- _Task description_:
Where a line holds the word "fotos", copy that line from the data below.

- _Provided material_:
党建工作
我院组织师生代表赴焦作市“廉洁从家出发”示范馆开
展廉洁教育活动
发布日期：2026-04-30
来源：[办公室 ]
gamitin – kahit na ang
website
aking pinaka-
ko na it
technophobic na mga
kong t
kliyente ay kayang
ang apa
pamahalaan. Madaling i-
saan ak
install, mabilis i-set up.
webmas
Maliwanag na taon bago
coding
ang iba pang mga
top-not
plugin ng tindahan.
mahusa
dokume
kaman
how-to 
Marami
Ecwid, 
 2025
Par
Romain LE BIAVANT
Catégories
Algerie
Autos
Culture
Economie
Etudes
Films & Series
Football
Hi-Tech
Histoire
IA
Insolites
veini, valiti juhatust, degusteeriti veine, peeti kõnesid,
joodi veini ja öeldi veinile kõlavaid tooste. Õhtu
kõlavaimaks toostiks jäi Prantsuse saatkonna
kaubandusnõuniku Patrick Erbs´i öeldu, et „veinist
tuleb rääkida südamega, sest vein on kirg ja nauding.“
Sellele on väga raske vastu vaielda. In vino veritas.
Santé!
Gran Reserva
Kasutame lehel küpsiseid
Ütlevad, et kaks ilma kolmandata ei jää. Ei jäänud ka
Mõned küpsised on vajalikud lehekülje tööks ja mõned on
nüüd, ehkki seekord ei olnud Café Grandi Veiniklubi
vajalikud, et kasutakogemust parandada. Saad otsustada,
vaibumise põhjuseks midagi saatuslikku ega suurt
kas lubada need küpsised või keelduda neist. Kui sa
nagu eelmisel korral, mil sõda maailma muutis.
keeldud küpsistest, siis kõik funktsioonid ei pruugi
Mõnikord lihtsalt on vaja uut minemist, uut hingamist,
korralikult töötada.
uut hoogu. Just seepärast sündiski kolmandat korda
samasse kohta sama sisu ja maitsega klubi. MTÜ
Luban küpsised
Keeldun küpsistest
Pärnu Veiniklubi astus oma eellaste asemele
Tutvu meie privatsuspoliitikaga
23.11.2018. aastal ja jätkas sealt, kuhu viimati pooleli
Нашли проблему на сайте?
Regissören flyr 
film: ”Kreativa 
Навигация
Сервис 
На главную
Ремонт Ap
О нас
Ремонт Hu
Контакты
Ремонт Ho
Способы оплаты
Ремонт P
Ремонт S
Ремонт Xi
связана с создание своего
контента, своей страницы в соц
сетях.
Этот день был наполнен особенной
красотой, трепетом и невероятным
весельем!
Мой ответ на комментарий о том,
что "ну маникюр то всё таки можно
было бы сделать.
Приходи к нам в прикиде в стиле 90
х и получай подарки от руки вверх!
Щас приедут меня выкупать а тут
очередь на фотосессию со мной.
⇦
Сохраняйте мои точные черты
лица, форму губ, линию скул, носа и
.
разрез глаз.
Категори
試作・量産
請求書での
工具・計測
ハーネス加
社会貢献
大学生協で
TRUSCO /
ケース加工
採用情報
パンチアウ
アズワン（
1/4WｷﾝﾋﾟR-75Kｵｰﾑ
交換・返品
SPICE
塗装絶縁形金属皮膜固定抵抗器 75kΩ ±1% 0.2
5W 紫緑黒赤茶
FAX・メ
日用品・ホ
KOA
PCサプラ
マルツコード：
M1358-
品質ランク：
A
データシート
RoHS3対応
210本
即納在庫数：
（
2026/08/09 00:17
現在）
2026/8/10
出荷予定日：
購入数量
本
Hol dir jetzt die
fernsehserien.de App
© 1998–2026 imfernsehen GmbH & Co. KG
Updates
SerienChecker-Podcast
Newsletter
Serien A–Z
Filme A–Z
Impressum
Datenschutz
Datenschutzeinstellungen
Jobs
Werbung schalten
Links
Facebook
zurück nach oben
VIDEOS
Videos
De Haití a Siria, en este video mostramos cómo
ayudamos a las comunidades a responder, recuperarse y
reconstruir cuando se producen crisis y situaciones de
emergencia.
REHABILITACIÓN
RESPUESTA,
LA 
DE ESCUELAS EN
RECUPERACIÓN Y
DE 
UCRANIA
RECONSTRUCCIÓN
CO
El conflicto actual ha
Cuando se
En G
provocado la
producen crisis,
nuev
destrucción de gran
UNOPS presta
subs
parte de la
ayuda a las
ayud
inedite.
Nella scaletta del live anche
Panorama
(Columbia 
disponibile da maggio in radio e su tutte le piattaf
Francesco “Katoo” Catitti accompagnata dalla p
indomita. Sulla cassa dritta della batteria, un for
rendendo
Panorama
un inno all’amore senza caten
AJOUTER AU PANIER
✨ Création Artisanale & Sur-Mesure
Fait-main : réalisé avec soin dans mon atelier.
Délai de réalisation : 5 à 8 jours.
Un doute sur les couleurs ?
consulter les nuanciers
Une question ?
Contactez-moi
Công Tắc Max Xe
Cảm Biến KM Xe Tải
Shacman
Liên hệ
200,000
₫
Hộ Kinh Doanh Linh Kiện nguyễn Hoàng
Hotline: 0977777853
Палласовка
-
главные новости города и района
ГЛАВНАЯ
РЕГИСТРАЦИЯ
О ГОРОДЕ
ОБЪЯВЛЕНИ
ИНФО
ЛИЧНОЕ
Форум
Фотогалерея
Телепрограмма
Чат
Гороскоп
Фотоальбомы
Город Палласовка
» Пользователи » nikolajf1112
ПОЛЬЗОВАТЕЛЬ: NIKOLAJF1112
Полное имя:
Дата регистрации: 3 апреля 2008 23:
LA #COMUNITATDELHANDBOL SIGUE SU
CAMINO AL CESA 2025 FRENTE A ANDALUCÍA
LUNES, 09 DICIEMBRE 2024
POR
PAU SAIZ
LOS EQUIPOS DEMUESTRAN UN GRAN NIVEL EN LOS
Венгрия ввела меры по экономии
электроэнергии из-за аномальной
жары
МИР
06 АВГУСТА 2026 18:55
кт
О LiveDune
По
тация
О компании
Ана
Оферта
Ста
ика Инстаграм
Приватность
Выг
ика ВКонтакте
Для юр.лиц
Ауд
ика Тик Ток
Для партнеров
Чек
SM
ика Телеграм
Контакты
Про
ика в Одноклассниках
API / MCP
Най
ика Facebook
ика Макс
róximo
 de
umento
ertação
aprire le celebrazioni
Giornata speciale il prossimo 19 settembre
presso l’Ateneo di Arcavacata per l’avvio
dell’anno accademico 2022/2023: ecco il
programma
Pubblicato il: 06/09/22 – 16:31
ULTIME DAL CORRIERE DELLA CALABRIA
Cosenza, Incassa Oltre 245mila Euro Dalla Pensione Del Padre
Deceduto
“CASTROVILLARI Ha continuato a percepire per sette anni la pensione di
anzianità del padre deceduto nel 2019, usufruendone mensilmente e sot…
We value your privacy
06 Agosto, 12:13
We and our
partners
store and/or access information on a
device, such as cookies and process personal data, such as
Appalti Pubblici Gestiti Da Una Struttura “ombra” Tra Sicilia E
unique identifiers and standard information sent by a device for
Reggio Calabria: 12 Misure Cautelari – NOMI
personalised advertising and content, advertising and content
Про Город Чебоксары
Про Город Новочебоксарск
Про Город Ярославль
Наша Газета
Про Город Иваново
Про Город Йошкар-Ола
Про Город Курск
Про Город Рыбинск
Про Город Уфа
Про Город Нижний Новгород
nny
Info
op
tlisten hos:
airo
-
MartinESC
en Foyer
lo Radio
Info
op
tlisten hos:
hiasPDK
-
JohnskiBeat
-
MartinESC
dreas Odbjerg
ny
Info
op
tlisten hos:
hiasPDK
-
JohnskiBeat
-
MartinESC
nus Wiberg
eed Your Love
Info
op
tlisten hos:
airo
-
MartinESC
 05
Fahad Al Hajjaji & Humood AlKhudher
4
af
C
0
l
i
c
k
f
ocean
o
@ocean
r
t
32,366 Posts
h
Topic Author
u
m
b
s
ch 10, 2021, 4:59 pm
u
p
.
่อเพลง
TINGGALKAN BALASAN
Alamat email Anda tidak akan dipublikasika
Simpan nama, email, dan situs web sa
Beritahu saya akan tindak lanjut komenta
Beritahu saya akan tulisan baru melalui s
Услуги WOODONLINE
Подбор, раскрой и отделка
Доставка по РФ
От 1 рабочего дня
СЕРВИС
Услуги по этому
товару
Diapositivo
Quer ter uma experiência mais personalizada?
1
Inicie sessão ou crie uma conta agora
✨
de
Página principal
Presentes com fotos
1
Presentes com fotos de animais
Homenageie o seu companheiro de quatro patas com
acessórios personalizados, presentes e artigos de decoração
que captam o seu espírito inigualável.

- _Answer to this exercise_:
Presentes com fotos
Presentes com fotos de animais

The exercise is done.